··· Trecho
Mas como pode a Lei Rouanet ter esse poder todo se ela é tão-somente um mecanismo de estímulo ao investimento privado? Convenhamos que qualquer julgo além do seu campo de atuação constitui mera (ir)responsabilidade interpretativa de quem escreve, ou simplesmente assina, o petardo. O que espanta é o próprio poder público incitar uma visão equivocada da lei. Com que objetivo?
Vale lembrar que o teatro, assim como todas as outras artes, está órfão de políticas públicas. O MinC optou, já em 2003, por extinguir as secretarias chamadas finalísticas (música/artes cênicas, patrimônio/museus, livro e leitura), dando prioridade apenas para o audiovisual. No lugar, ampliou o escopo do Ministério e passou a dar prioridade para questões como Tv pública, propriedade intelectual, cultura digital, diversidade cultural. Apostou na transversalidade em detrimento da política setorial.
Amplamente aplaudida e reconhecida no Brasil e no mundo, as políticas propostas por Gilberto Gil carecem ainda de ações programáticas que as sustentem. Sem uma política transversal consistente (e que vá além do discurso) corremos o risco de perder o velho e não ganhar o novo.
Como pode o artigo do MinC vociferar: “não devemos propor o novo sem entender o velho”, se ele próprio não consegue dar conta do maior e mais eficaz sistema de financiamento à cultura que o Brasil já teve?
······
··· Trechos de dados
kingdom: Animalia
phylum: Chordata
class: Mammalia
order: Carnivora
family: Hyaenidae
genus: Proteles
······
Ações solicitadas:
(a) De acordo com o trecho sobre a Lei Rouanet, em que ano o MinC optou por extinguir as secretarias chamadas finalísticas?
(b) Reproduza com fidelidade o trecho sobre a Lei Rouanet, começando em "Amplamente aplaudida e" e terminando em "ganhar o novo.".
(c) Prossiga com o trecho sobre a Lei Rouanet a partir do ponto em que ele termina.
As entradas provêm de outra fonte.

Resultados do exercício:
(a) Em 2003.

(b)
Amplamente aplaudida e reconhecida no Brasil e no mundo, as políticas propostas por Gilberto Gil carecem ainda de ações programáticas que as sustentem. Sem uma política transversal consistente (e que vá além do discurso) corremos o risco de perder o velho e não ganhar o novo.

(c)
A Lei Rouanet tem problemas, todos sabemos. Já eram sérios e graves em 2002. Com a inabilidade deste ministério em resolvê-los, a Lei transformou-se numa bomba-relógio, pronta para estourar nas mãos do ministro Gilberto Gil. Como não está disposto a aceitar o fardo, o MinC quer colocar o problema da lei no colo do “mercado”, das empresas que se promovem e lucram com a lei. Como se o MinC não fosse o único órgão responsável por seu destino e gestão.
A Lei Rouanet é acusada de causar distorções no mercado cultural desde aquela campanha presidencial. Artistas carentes foram ao Canecão pedir socorro a Lula, pois a cultura estava sendo privatizada. Desde então o MinC realizou uma série de viagens com todo o seu gabinete para os quatro cantos, prometendo mudanças e ouvindo o que já sabíamos. Três anos depois, decretou mudanças cosméticas, sem efeitos práticos.
O que os fogos de artifício escondem é que a causa de tais distorções não está na lei, mas sim na falta de políticas mais amplas, tanto para as artes quanto para o mercado, que quer e precisa crescer e exige um conjunto de ações mais adequadas ao empreendedorismo e ao lucro (sim, avisa lá que somos capitalistas).
Mas estamos longe de alcançar uma realidade em que o Ministério da Cultura comemore o crescimento e o sucesso econômico de empresas culturais, dando-lhes o suporte necessário para empregar gente, recolher impostos e ajudar a financiar a rica diversidade cultural do Brasil.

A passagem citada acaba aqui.